(AVAILABLE DATA Opens)
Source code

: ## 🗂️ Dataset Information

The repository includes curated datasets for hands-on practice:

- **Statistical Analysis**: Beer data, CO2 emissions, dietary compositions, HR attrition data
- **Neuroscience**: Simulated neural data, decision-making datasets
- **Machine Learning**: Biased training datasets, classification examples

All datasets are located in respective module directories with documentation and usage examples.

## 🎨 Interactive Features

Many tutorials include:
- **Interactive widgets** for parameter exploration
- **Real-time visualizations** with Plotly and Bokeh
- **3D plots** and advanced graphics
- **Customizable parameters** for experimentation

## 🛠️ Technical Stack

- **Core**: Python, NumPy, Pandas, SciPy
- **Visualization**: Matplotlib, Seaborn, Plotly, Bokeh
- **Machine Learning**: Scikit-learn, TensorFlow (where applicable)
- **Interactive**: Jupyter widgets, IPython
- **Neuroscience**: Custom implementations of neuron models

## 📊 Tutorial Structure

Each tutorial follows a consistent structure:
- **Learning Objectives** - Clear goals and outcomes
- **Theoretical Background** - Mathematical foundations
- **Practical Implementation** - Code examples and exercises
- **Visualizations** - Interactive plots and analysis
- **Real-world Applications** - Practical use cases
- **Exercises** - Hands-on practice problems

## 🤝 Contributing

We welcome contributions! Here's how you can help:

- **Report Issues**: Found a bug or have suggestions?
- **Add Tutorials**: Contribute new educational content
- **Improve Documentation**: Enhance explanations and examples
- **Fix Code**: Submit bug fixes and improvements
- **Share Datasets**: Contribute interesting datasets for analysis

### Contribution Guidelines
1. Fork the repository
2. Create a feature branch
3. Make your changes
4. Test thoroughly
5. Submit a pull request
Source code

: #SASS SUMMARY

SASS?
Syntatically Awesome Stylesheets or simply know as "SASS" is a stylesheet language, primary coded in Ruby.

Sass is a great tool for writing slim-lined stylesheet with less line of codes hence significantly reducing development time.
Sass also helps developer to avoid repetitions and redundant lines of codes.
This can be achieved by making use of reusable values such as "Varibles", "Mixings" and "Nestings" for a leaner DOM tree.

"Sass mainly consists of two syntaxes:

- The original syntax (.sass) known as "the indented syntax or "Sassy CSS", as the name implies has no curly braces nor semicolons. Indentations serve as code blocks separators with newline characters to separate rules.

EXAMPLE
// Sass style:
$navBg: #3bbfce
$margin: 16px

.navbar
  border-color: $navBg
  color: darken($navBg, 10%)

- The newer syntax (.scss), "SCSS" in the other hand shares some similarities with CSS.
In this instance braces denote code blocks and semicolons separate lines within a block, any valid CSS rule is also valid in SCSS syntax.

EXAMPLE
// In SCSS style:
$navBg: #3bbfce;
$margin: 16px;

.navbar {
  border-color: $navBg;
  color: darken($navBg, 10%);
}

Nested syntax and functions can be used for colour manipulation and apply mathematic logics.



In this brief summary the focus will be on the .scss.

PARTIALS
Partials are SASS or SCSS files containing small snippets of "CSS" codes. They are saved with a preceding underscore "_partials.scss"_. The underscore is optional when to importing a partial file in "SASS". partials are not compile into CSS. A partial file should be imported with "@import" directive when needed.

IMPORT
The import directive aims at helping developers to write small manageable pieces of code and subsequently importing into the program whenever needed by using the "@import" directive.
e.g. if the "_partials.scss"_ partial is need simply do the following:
(AVAILABLE DATA Closes)
WHAT THE EXERCISE ASKS |
In the records above, find the lines containing "simply" and copy them.

ANSWER TO THIS TASK |
Syntatically Awesome Stylesheets or simply know as "SASS" is a stylesheet language, primary coded in Ruby.
e.g. if the "_partials.scss"_ partial is need simply do the following:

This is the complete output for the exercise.